Say It With Paper

If you love the elegance of a letterpress invitation or an engraved calling card, Dulles Designs has your number.

A paper invitation from Dulles Designs isn’t a piece of mail, it’s a gift. “An electronic invitation has its place in this world, but we have so much technology at our fingertips that it can be overwhelming, or just mundane,” says owner Emilie Dulles. (Yep, that Dulles: Her grandfather was a first cousin of Eisenhower’s Secretary of State, John Foster Dulles.) “When you have a beautiful, physical invitation that comes to you with carefully selected, hand-canceled postage, it carries a different weight.”

Having been involved in her family’s stationery business since childhood—she bought the company from her parents in 2010—Dulles is fluent in the language of ink, color, paper, fonts and special effects. “If you pick an oversized rectangle it’s got a level of glamour,” she says. “A square is a little more modern. Engraving offers the best saturation of color and is quite formal, while letterpress has a beautiful quality—vintage and romantic.”

She also knows etiquette—how to address invitations to unmarried couples, for example, or just the right phrasing to tell guests they need to find a babysitter. “We can help with the language on an invitation that comes from divorced or blended families,” Dulles adds, “or the wording for interfaith and multicultural weddings so that everyone feels respected and honored.”

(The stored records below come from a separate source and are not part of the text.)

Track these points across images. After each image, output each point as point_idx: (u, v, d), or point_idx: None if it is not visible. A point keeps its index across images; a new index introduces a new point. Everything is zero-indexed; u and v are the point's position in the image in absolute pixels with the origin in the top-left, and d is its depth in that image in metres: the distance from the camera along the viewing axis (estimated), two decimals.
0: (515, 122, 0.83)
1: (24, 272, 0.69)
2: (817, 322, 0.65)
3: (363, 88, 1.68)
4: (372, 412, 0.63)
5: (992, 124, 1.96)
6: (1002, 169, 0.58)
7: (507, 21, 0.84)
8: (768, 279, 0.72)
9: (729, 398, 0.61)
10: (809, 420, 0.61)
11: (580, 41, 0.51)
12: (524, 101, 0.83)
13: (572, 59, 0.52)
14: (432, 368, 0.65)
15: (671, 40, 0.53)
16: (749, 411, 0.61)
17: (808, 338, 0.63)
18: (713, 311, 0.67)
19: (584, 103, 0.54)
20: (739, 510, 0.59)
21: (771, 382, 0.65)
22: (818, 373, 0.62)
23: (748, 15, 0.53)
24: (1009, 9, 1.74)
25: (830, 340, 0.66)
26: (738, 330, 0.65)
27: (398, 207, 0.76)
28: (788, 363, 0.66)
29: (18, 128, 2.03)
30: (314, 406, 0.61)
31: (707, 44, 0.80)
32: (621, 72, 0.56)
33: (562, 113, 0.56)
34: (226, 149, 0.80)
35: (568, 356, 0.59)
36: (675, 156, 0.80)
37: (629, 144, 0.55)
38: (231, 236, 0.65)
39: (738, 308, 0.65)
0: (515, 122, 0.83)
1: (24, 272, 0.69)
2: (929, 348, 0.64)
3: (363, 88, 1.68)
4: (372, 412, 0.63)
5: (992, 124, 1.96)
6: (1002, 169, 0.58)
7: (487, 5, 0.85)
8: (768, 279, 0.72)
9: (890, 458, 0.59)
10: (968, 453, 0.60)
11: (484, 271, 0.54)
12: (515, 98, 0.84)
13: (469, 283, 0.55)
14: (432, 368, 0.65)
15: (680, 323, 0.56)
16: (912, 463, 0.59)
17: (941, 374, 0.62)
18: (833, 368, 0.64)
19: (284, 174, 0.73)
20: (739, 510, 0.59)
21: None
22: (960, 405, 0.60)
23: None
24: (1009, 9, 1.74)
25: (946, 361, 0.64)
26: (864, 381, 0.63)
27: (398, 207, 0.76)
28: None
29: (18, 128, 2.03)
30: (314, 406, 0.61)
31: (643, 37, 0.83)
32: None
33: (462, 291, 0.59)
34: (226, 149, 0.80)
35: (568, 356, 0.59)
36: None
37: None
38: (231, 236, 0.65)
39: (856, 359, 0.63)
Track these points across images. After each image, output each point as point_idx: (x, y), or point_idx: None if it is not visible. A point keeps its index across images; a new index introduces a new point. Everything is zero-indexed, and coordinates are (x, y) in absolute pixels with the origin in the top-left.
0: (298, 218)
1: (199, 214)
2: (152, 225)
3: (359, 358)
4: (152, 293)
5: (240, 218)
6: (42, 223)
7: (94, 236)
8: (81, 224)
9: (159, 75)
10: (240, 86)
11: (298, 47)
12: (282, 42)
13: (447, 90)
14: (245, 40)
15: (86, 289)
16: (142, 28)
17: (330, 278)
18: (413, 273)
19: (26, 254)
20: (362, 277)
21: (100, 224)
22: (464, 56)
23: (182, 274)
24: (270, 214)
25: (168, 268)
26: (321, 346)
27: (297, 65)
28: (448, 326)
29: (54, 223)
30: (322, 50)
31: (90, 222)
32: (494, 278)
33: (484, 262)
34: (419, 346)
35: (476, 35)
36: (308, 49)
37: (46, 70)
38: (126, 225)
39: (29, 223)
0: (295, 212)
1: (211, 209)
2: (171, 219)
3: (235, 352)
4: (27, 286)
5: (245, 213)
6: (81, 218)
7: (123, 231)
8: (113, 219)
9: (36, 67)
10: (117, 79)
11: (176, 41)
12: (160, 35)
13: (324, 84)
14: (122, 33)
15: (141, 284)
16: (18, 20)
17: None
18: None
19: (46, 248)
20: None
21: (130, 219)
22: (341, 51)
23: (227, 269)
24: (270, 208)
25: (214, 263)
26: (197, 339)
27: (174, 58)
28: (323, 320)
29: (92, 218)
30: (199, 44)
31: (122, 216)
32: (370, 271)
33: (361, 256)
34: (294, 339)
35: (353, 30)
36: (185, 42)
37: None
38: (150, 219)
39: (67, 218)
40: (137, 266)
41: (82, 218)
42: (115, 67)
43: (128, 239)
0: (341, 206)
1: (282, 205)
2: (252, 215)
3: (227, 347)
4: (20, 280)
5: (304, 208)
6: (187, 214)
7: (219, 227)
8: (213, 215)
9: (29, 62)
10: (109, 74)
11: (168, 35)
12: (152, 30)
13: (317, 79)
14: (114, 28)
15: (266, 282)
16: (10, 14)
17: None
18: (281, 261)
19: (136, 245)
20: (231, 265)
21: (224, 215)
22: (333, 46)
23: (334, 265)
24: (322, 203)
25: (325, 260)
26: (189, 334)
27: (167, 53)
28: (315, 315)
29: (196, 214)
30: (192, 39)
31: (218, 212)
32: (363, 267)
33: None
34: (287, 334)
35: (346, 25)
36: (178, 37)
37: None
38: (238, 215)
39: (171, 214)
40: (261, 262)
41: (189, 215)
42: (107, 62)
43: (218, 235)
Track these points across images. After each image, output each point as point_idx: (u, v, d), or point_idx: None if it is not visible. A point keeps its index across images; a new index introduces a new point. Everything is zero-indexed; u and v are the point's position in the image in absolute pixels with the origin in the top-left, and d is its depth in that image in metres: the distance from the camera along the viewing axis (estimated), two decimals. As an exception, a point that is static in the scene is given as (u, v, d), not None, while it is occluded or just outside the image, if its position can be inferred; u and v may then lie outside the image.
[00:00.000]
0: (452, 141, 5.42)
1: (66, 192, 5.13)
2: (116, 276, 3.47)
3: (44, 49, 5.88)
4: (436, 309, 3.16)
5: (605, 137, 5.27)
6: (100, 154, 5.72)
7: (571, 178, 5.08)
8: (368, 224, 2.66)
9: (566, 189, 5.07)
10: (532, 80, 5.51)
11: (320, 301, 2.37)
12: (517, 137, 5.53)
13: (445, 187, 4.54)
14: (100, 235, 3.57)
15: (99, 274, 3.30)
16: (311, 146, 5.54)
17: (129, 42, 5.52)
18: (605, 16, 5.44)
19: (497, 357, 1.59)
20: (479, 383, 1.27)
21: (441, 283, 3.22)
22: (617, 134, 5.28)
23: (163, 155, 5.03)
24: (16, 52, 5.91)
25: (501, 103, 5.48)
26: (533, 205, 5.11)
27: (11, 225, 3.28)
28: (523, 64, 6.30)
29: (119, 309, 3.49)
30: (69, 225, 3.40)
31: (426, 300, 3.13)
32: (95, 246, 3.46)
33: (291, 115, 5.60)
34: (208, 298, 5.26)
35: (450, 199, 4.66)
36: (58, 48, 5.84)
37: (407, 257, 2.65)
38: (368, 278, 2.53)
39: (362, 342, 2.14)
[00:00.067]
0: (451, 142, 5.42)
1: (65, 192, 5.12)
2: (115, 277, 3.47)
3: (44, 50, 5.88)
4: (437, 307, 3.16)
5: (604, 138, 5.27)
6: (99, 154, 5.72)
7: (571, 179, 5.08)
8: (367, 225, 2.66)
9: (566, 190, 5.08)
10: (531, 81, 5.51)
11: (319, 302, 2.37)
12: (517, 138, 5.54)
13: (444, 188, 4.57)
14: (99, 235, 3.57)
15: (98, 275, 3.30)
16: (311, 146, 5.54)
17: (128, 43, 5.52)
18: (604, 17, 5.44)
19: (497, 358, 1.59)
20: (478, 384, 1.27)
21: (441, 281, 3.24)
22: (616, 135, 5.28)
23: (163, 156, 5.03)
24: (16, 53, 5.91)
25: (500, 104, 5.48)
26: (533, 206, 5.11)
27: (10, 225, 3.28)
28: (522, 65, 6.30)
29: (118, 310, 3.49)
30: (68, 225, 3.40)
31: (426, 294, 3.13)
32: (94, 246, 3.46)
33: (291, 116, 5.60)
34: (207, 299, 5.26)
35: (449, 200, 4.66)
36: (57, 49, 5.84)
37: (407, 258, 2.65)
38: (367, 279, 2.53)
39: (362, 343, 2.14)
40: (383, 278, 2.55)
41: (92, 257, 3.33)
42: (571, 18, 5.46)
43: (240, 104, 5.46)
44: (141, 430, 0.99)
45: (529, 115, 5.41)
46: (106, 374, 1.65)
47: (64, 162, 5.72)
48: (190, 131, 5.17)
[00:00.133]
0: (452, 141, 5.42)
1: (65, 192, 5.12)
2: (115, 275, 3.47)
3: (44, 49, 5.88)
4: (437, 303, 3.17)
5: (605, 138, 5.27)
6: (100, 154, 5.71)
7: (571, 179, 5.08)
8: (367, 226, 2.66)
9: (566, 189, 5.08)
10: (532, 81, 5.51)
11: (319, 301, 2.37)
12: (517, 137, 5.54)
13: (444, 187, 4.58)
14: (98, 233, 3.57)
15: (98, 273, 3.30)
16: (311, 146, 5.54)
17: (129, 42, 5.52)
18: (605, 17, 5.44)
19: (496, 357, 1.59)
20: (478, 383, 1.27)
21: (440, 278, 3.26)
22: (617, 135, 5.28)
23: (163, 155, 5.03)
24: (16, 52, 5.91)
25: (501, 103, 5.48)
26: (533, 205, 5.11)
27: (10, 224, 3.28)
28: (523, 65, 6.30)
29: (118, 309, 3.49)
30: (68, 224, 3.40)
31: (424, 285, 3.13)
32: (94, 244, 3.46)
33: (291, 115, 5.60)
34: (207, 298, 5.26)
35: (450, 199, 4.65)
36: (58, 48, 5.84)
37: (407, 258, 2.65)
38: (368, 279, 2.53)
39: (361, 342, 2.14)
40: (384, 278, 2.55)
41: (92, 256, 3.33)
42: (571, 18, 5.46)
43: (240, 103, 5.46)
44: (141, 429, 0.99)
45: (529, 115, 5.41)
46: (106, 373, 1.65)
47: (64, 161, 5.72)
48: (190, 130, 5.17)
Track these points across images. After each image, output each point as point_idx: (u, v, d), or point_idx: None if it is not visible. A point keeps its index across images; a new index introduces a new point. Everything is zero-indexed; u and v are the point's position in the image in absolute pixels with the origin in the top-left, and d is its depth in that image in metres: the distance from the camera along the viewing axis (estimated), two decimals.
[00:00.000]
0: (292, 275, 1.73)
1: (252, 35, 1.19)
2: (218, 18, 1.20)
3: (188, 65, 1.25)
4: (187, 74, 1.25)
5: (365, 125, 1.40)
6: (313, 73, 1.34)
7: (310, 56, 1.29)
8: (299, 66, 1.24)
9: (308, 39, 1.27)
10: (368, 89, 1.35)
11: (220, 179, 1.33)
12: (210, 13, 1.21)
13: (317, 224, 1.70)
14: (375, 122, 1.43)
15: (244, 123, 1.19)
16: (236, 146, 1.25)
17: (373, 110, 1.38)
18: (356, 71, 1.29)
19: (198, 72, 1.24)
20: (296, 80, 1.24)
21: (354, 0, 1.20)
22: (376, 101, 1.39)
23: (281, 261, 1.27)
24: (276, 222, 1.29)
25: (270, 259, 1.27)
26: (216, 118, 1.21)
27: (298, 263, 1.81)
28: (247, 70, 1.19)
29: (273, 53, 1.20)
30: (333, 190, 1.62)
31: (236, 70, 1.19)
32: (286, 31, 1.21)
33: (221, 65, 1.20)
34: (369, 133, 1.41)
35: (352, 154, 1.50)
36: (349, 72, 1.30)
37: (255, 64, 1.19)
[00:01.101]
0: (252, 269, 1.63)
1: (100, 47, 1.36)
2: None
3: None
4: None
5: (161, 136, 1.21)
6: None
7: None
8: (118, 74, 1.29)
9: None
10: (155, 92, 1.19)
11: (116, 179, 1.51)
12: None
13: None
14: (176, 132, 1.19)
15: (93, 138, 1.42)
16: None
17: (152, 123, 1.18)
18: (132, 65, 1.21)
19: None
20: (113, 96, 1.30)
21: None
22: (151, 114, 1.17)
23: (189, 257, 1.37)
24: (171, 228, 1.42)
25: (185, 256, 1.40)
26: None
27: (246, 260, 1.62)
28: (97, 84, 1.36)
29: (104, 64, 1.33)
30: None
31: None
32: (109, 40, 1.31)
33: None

In addition to offering a full suite of wedding stationery, from save-the-dates and menu cards to thank-you notes, Dulles can customize paper goods with personal touches, such as a motif from a family crest or a beloved heirloom, or a portrait of a favorite pet.

She also designs holiday cards, birth announcements and calling cards—which, she points out, “can’t be hacked. Calling cards are real and private.”

All this painstaking attention to detail does not come cheap, or fast. Formal invitations, which can include over-the-top touches such as laser-cut artwork and vintage postage stamps, can take months—even a year—to create and cost $2,500 to $15,000, depending on the size of the print run and level of customization. But many of Dulles’s clients say it’s worth it. “Opening a physical invitation is an elevated experience,” she says, “like watching a sommelier uncork and decant a bottle of wine. It’s a luxury not to be rushed.”